To call this kit detailed is an understatement. It’s superbly detailed. The cockpit looks as if you could just get in the thing and fly away. Assembly is simple, even with all the parts. Basically just follow the instructions and it will just come together. I did choose to leave the rear machine gun off, figuring it would be best to install at the very end.

The engine is also very detailed, yet very simple. I built the engine and set it aside so that I could mate it with the cowl assembly after those parts were painted.

The fuselage join is perfect, with only the need to remove the glue seam. At first I had a few issues getting it altogether properly, but I was following the maxim “If it’s Tamiya and doesn’t fit, it’s you and not the kit”, and sure enough, I didn’t have things aligned properly. One minor adjustment and it all clicked in place- literally.

With the fuselage finished, I began to contemplate how to get the wings and struts together, and how to get it all rigged. I hoped the rigging would be simple. The customer had asked that I use Tamiya’s own metal etched rigging set. Again, I was counting on Tamiya being Tamiya and the whole thing being drama free.

After reading a few build reports, some thorough review of the instructions, and quite a bit of test fitting, I realized the simplest way would be to build the main wing “boxes” separately, including paint and rigging, and then join it all together at the end.

The fuselage has small lower wing stubs, and a small central upper wing section. The upper and lower outer wings build up into a single unit. All struts are very easy to locate as Tamiya decided to actually make the kit buildable, rather than provide tiny pin holes for struts and say “good luck.”

I added the small wing stubs and struts to the fuselage, and built up the center wing section, setting it aside for later. Next came the left and right outer wing structures. I added the Tamiya rigging that formed and “X” within the inner and outer struts. Tamiya engineered it to be drop dead simple. So far so good.

With the various wing components built, I did some additional test fitting, and all looked good. I then proceeded to paint the model’s component parts.

Tamiya paints were used for the build, though I opted for their bottled paints rather than the suggested rattle cans. Once the paint was on, I added some oils for staining, a gloss coat, decals, and some final shading and fading. All sub-assembles were then given a coat of Vallejo Sating Varnish.

I added the final rigging between the struts to the wing sections, and added the center upper wing section to the fuselage, and its rigging also. Again- the Tamiya rigging worked. If you don’t slide it in place securely, it will bow out a bit, but overall, it was no more difficult than building any other portion of the kit.

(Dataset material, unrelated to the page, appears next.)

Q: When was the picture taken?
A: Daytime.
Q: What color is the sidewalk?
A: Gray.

With all painting, decaling, and rigging in place, I joined all the subsections together- and they just worked. No fuss, no worry. To be honest, I was surprised at how well it went together. Even after all the test fitting and caution in assembly, I kept thinking “something is not going to work in this…” But it all worked, perfectly.

With all the final bits added, I was quite happy with the result. It builds into a very big model for being a 1/48 scale single engined aircraft. With it’s size and rigging and torpedo slung underneath, I think it makes for quite the impressive display.

If you like biplanes, Swordfish, or Fleet Air Arm subjects, don’t miss out on this kit.